Podcastle has already has already responded with a form rejection. I'll need to go back to duotrope and work out the next part of the list. As I remember I'm running out of markets with electronic submissions (that pay semi-pro and above).
In other news Chapter 34's crappy first draft is in the bag at 1760 words. Mostly exposition. Things are teed up for Chapter 35 and we're on track as far as word count goes.
Hopefully this week will be productive. Things are a bit torn up about the house and I need to rewire some decorations before I put them up. This coming weekend there's a good chance we'll take a trip to experience Christmas in Zoar VIllage. This year we'll need to find out when the organ recital is going to happen so we arrive earlier than the last five minutes.
And now, after four straight days of sleeping in, I'm mostly rested up. I'm now ready to go to Viable Paradise. Sigh. To bad I didn't do this before going to Marthas Vineyard. But now it's time to go turn off the lights and then warm up the bed. Most of the turkey is gone, although we have plenty of gravy left. Need to think of what to do with it tomorrow.
2 comments:
Sorry about the rejection, Steve. Part of the game, you know, but still painful.
I've been running 2500 words per chapter on my werewolf novel, and I have to tell you I might try to knock them down to size a bit. They feel a bit too long.
And that sucks about the dwindling market for short fiction.
Rick, yep it's part of the game. PodCastle was sort of a long shot, but that voice in the back of my head said, "Go for it."
For the WIP novel, I'm trying to keep all the chapters below 2000 (to make for a fast read), which means for a first draft they should be around 15-1700, which is where we're ending up.
For the short fiction, I have come to like some of the stories I've ground out, and would like to get to some of the ideas I have stubs for, but I think I am a novelist at heart. And writing shorts has given me the experience I looked for when I started them.

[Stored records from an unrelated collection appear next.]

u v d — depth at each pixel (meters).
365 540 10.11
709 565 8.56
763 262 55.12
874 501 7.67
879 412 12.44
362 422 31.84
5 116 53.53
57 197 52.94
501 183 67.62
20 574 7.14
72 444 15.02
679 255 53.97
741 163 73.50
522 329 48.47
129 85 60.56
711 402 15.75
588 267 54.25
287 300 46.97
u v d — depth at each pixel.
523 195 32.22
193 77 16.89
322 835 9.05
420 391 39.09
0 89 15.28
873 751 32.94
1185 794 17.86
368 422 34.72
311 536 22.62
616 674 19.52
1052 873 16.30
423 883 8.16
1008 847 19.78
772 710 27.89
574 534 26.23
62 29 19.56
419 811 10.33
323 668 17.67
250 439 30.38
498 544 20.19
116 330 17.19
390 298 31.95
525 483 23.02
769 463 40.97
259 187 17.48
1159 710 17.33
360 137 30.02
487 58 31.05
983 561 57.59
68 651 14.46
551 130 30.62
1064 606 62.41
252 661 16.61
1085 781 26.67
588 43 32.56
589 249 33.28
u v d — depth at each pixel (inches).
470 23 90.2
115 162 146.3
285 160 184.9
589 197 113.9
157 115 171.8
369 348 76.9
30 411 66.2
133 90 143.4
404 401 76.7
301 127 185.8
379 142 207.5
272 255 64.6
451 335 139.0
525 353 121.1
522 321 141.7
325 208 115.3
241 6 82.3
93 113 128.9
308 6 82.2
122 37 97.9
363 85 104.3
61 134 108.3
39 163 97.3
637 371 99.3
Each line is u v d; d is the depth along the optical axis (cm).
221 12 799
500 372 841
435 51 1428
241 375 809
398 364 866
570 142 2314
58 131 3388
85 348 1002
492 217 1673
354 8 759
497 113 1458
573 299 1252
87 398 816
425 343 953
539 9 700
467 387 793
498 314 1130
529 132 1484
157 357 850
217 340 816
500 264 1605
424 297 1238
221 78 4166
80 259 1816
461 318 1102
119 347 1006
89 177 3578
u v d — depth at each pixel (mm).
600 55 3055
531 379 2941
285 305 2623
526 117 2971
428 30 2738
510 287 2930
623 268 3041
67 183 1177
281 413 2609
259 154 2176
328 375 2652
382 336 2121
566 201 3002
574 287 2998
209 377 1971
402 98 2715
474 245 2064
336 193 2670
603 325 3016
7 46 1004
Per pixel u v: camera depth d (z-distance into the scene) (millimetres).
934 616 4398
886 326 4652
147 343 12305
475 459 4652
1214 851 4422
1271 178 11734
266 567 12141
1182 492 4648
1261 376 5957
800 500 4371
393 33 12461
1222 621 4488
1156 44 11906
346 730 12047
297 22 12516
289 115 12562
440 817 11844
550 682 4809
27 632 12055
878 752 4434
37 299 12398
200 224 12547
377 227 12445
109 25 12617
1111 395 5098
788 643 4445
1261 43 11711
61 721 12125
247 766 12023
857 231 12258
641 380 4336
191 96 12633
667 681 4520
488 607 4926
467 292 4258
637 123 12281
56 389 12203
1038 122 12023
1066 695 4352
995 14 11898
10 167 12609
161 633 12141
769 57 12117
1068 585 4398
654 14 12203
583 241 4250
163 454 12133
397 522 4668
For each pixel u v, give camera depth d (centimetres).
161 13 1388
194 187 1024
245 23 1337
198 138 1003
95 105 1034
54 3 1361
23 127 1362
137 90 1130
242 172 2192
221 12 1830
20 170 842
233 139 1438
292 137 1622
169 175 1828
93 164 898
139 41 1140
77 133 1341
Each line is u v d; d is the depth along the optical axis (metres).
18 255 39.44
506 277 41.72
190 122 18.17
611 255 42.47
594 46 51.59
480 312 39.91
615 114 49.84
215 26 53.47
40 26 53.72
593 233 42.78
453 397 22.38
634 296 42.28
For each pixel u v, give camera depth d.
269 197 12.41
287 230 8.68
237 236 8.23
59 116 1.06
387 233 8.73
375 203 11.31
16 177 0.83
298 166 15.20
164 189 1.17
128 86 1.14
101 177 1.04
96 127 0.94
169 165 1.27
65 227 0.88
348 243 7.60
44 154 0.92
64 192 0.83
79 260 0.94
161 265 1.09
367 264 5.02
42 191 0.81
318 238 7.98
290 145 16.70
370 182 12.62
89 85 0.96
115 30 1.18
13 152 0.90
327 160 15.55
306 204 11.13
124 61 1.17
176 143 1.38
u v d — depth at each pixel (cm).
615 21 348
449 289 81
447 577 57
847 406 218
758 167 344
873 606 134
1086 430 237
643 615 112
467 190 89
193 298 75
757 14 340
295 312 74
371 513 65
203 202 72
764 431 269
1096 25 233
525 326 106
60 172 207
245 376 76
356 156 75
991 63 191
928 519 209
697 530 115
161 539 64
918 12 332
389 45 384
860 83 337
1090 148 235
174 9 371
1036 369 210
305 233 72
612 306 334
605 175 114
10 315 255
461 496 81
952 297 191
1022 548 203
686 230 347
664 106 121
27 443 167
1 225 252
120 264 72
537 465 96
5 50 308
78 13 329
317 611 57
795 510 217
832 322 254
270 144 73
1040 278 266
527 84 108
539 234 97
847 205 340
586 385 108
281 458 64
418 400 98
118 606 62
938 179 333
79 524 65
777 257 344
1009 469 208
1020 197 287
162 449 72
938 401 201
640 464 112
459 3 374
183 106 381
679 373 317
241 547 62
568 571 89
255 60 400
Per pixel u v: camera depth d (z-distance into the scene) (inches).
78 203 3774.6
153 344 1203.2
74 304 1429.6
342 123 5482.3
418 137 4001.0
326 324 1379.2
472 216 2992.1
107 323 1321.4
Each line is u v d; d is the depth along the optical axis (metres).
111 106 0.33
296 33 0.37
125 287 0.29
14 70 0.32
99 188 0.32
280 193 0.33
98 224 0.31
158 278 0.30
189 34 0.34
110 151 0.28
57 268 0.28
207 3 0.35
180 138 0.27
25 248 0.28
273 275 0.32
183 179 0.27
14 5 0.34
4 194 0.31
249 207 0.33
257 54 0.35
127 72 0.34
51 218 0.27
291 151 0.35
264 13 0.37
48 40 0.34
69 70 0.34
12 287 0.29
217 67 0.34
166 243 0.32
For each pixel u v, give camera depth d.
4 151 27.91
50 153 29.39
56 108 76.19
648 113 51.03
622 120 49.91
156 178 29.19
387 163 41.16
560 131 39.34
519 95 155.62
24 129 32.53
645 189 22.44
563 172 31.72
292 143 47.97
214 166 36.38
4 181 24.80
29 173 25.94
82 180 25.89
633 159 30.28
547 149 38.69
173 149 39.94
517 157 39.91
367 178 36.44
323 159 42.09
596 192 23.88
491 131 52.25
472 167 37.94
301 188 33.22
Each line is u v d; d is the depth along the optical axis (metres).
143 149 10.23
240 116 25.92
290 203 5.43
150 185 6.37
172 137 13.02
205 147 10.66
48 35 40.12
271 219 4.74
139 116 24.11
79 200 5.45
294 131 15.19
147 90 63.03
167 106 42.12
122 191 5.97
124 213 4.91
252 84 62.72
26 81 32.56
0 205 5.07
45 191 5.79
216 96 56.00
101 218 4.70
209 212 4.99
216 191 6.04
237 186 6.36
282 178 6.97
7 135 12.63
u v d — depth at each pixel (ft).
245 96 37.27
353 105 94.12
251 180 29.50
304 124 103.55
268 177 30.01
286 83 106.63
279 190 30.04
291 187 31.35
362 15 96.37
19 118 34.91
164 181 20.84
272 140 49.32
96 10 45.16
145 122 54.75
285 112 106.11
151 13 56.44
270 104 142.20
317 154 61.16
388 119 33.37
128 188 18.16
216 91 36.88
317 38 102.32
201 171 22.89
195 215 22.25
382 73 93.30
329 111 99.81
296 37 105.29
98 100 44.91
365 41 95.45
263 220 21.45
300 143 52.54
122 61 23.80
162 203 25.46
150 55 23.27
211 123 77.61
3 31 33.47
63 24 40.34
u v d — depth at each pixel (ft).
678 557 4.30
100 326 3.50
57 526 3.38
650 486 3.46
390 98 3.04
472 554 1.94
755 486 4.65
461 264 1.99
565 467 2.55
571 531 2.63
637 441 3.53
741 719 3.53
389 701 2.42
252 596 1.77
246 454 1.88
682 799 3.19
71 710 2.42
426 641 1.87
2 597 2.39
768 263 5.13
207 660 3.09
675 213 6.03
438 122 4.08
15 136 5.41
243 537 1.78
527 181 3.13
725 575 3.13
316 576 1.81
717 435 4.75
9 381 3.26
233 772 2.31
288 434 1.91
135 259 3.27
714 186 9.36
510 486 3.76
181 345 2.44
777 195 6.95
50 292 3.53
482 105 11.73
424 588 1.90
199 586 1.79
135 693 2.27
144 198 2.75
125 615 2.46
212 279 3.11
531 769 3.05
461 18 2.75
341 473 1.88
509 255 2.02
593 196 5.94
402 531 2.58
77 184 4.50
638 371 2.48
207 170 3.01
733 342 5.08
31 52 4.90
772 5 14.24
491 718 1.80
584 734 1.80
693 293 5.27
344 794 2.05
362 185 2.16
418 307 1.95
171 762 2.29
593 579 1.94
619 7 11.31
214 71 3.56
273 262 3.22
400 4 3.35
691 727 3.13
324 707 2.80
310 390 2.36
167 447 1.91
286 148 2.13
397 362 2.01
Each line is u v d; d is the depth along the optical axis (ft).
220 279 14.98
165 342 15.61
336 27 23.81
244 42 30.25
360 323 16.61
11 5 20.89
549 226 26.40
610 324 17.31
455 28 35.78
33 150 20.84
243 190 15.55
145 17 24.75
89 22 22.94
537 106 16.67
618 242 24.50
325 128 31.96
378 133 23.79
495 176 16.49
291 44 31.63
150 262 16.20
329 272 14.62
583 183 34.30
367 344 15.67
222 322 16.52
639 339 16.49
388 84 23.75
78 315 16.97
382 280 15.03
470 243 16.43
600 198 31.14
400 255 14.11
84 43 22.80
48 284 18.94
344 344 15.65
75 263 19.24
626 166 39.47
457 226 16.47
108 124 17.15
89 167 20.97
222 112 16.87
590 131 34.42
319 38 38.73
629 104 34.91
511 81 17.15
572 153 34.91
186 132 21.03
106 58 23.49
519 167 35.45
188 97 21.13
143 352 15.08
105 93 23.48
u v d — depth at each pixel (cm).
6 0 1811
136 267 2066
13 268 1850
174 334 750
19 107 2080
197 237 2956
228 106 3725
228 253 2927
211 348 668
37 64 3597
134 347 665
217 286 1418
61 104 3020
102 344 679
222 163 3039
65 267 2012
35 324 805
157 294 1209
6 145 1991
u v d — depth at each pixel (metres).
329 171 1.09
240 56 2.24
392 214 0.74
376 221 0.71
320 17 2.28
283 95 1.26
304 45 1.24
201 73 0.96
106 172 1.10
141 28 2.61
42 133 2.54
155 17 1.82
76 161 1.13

That doesn't mean I won't continue to drop them out from time to time. There's a couple good ones (as I've said) I have partials for, and one in particular I want to finish for a certain editor's open call, if for no other reason than when I think/imagine the scenes they make me all giggly inside (in the "Asylum Giggling" fashion). Lots of sickly green light on squamous shambling things mixed with deep water blue with darker overtones, men with guns fighting things that can't be killed easily with guns, great place names (that are real places), and, of course, the gibbering madness that lay just on the other side of this facade we call reality.